# START OF INPUT RECORDS

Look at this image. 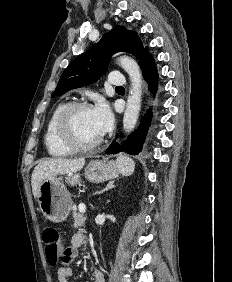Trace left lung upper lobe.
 Here are the masks:
<instances>
[{
	"mask_svg": "<svg viewBox=\"0 0 232 282\" xmlns=\"http://www.w3.org/2000/svg\"><path fill=\"white\" fill-rule=\"evenodd\" d=\"M143 51V44L138 35L124 26L117 25L64 70L51 97L96 82L106 72L108 62L115 53L128 52L140 59Z\"/></svg>",
	"mask_w": 232,
	"mask_h": 282,
	"instance_id": "left-lung-upper-lobe-1",
	"label": "left lung upper lobe"
}]
</instances>
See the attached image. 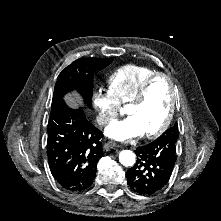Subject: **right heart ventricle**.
I'll use <instances>...</instances> for the list:
<instances>
[{"label":"right heart ventricle","mask_w":221,"mask_h":221,"mask_svg":"<svg viewBox=\"0 0 221 221\" xmlns=\"http://www.w3.org/2000/svg\"><path fill=\"white\" fill-rule=\"evenodd\" d=\"M156 73L158 70L147 65L128 64L114 70L108 76L107 84L119 102H127L132 99L143 82Z\"/></svg>","instance_id":"obj_1"}]
</instances>
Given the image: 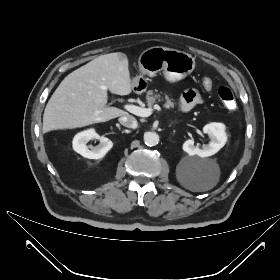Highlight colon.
Segmentation results:
<instances>
[{"label": "colon", "mask_w": 280, "mask_h": 280, "mask_svg": "<svg viewBox=\"0 0 280 280\" xmlns=\"http://www.w3.org/2000/svg\"><path fill=\"white\" fill-rule=\"evenodd\" d=\"M202 87L205 91L210 92L214 89L215 84L212 80L207 79L203 82ZM218 95H219L222 103L228 110L236 109V106H237L236 99H235L233 92L229 88L224 87V86L220 87L218 89Z\"/></svg>", "instance_id": "5ec220e1"}]
</instances>
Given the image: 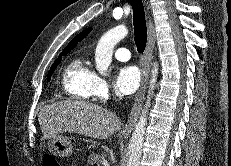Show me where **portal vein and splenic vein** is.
I'll list each match as a JSON object with an SVG mask.
<instances>
[{
	"label": "portal vein and splenic vein",
	"mask_w": 231,
	"mask_h": 166,
	"mask_svg": "<svg viewBox=\"0 0 231 166\" xmlns=\"http://www.w3.org/2000/svg\"><path fill=\"white\" fill-rule=\"evenodd\" d=\"M107 163V161L106 160H103V164H106Z\"/></svg>",
	"instance_id": "obj_1"
}]
</instances>
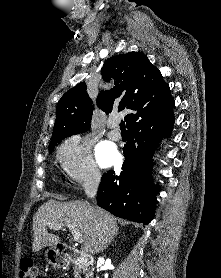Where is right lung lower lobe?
I'll return each instance as SVG.
<instances>
[{
  "label": "right lung lower lobe",
  "instance_id": "98d812e1",
  "mask_svg": "<svg viewBox=\"0 0 221 278\" xmlns=\"http://www.w3.org/2000/svg\"><path fill=\"white\" fill-rule=\"evenodd\" d=\"M173 107L128 128L122 171L102 176L97 204L117 217L147 225L155 215L159 187L151 181L152 155L174 124Z\"/></svg>",
  "mask_w": 221,
  "mask_h": 278
}]
</instances>
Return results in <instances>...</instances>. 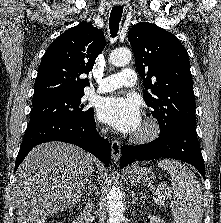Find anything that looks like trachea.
Wrapping results in <instances>:
<instances>
[{
    "label": "trachea",
    "instance_id": "obj_1",
    "mask_svg": "<svg viewBox=\"0 0 221 223\" xmlns=\"http://www.w3.org/2000/svg\"><path fill=\"white\" fill-rule=\"evenodd\" d=\"M122 13H123L122 6H114L111 10L110 19H109V29H110L111 37L113 38L117 36Z\"/></svg>",
    "mask_w": 221,
    "mask_h": 223
}]
</instances>
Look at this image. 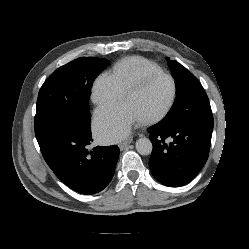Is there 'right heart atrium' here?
Segmentation results:
<instances>
[{
	"label": "right heart atrium",
	"mask_w": 249,
	"mask_h": 249,
	"mask_svg": "<svg viewBox=\"0 0 249 249\" xmlns=\"http://www.w3.org/2000/svg\"><path fill=\"white\" fill-rule=\"evenodd\" d=\"M123 90L110 73L99 75L91 89V100L97 106H104L123 97Z\"/></svg>",
	"instance_id": "right-heart-atrium-1"
}]
</instances>
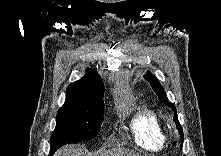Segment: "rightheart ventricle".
Returning a JSON list of instances; mask_svg holds the SVG:
<instances>
[{"label":"right heart ventricle","instance_id":"1","mask_svg":"<svg viewBox=\"0 0 221 156\" xmlns=\"http://www.w3.org/2000/svg\"><path fill=\"white\" fill-rule=\"evenodd\" d=\"M130 129L136 144L147 151H160L168 141L165 125L155 112L148 109L134 115Z\"/></svg>","mask_w":221,"mask_h":156}]
</instances>
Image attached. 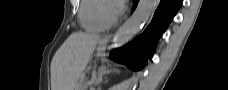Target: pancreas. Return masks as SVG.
<instances>
[{
  "mask_svg": "<svg viewBox=\"0 0 228 90\" xmlns=\"http://www.w3.org/2000/svg\"><path fill=\"white\" fill-rule=\"evenodd\" d=\"M86 88H87L86 82L84 81V79H81V80H79V82L77 83L75 89H76V90H86Z\"/></svg>",
  "mask_w": 228,
  "mask_h": 90,
  "instance_id": "pancreas-1",
  "label": "pancreas"
}]
</instances>
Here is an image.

# END OF INPUT RECORDS

» **WRITTEN TASK**:
Collect every line in the records above that contains the string "JSON", treating uppercase and lowercase as different.

» **REPLY**:
I'll list each match as a JSON object with an SVG mask.
Returning a JSON list of instances; mask_svg holds the SVG:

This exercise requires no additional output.